Experimentation is very much a part of Linda Plunkett’s process and her new series seems something of a departure for her, but Stephanie McBride finds her approach is firmly rooted in her engagement with the natural landscape
Irish artist Linda Plunkett cites the pioneering work of the Pictorialists as an influence in her practice and in her concern to capture the natural world in its serene moments. Rather than sweeping landscapes, her images favour the smaller details – dappled water, gaunt trees, birds in flight – ‘to invite the viewer to feel what the poet Gerard Manley Hopkins called the deep-down things‚’.
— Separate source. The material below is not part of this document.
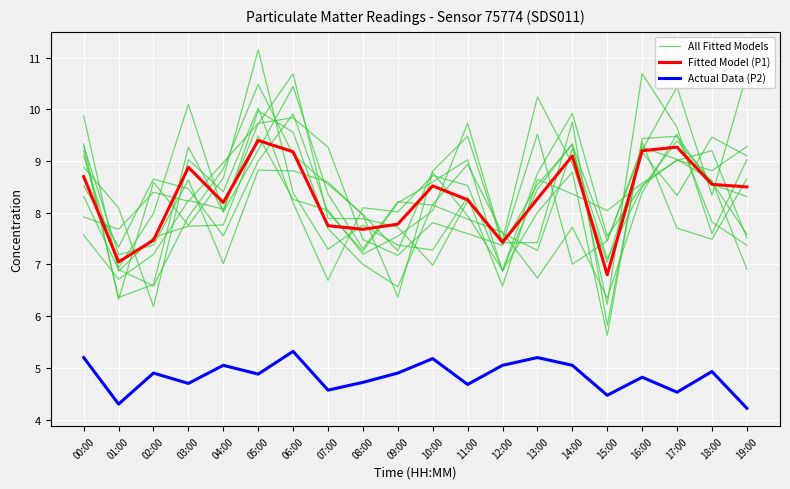

What is the difference between the All Fitted Models values at 07:00 and 13:00?

1.6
In particular, she says, Edward Steichen’s The Pond – Moonlight (1904), a gum bichromate print over platinum, ‘was one of the first photographs that made a lasting impression on me‚’. Steichen’s approach to his subject and his experimental applications in completing his print were a mark of the Pictorialist movement, which flourished from around 1885 until 1915. With Steichen and Alfred Stieglitz among its driving forces, it claimed an artistic legitimacy for photography and brought about its radical rethink as an art form. Their approach and practice stressed formal aesthetics over photography-as-documentation or the medium’s more mechanical aspects. Their experimentation and concern for composition, colour, tone and layering – to go beyond merely recording reality – often resulted in images with a dreamlike, painterly quality.